▶ _PASSAGE PROVIDED_:
Sunday, March 29, 2015

Performance Enhancement of Octree Mapping


Key Resolution

Although the sparse octree does not allocate every node of the tree in memory, for unique identification of voxels I have been using Morton Codes to identify them.. Here is an example code:
1 001 010 111
The code starts with a leading 1 to identify the length of the code, and thus the depth in the tree. After that, the code is made up of a series of 3-bit tuples that indicate a high or low value on the binary split of the x, y, and z dimensions respectively.

Using a 32-bit integer, this can represent 10 levels of depth in the tree. However, this is insufficient for mapping with a Kinect camera. The Kinect has a range of 1-10 meters in depth resolution, and doing a back of the envelope calculation for the horizontal resolution (480 pixels, 5m range, 43 degree field of view) shows that the camera will typically provide sub-centimeter resolution. A 10 meter edge volume can only achieve 1 cm resolution using 10 levels of depth. Therefore, I have transitioned to representing these keys with long integers (64-bit), which could represent more than kilometers of volume at millimeter precision, if needed.

Here is a look at the enhanced resolution that can now be achieved. The first is an older image using ~2.5 cm resolution, and the second is enhanced to 4 mm resolution. This level of detail adequately captures the data provided by the Kinect camera.

▶ _DATA SUPPLIED_:

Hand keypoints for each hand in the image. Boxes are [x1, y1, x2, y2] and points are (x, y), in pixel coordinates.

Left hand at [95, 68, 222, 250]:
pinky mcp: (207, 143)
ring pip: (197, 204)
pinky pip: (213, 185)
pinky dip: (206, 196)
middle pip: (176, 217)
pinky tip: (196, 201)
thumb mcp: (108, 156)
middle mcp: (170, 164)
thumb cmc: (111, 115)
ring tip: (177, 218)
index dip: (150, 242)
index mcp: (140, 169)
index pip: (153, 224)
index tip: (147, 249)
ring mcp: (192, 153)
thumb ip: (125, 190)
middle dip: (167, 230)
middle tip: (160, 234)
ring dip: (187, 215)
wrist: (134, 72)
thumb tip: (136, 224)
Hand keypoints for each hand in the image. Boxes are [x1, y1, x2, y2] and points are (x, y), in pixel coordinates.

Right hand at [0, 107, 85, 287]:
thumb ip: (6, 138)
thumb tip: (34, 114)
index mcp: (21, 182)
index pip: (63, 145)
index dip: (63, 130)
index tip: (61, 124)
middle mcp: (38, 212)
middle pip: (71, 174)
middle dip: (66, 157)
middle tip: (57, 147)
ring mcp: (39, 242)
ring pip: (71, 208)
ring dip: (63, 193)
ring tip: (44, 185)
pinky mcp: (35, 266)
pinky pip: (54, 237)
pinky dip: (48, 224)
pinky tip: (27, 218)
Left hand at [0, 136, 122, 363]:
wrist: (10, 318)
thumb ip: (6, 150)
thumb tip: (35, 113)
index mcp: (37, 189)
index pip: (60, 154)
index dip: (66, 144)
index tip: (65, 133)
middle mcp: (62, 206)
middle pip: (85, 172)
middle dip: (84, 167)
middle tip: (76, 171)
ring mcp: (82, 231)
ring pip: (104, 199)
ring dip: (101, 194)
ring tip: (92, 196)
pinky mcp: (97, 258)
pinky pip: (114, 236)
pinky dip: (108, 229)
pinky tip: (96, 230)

▶ _YOUR ASSIGNMENT_: Write a continuation of the octree mapping post, starting right after its final sentence. The data shown above was taken from a different source.

▶ _RESPONSE TO THIS EXERCISE_:
Key Sorting

Another modification that I made to use of these keys is the ordering of the 3-bit tuples. Originally, I found it very useful to represent the octree keys using the most significant tuple on the farthest to the right. The value was that the octree is almost always traversed starting from the root node. The child node from the root could be obtained using the key by performing a bitwise-AND with 0x7. For the next depth, the key could be modified with a shift right by 3 bits and repeating the same process. Max depth of the key is reached when the remaining code is 1.

However, several parts of my algorithms involve getting unique keys from a list, truncated at different levels of depth. Starting with the least significant tuple makes truncation change the ordering of the keys. This means that every call to "unique" must be preceded by a call to "sort." Together, these make up the slowest part of the octree update process. The most straightforward way to improve this was to remove the need to sort repeatedly by switching the order of the tuples. While this is less convenient for octree traversal, I've found it to result in a worthwhile performance gain. Now, getting the most significant tuple from the key involves finding the position of the leading 1, then extracting the following 3 bits. Updating the key for the next depth requires subtracting the leading 1, along with these 3 bits, then adding the leading 1 at 3 bits to the right of its previous location. Although this is messier, the complexity can easily be encapsulated by a function.

The process of traversing the octree to update inner nodes following changes to leaves uses this unique-key paradigm. It starts with a set of keys identifying the updated leaves. Each pass reduces the depth of the keys by a level, and updates the nodes at this higher level from updated child values. However, at higher levels of the tree, the originally unique nodes start to overlap to the same nodes. We benefit from periodically reducing to unique keys, and prefer not to re-sort each time. I've found that for an identical scene and resolution, this process could be reduced from 14-17 ms to 10-12 ms.

Sunday, March 8, 2015

Octree Map Construction


I've now implemented a set of CUDA kernels that can update an octree from an input point cloud. The steps involve:

Update Octree with Point Cloud
1.) Transform the points to map coordinates (based on a camera pose estimate)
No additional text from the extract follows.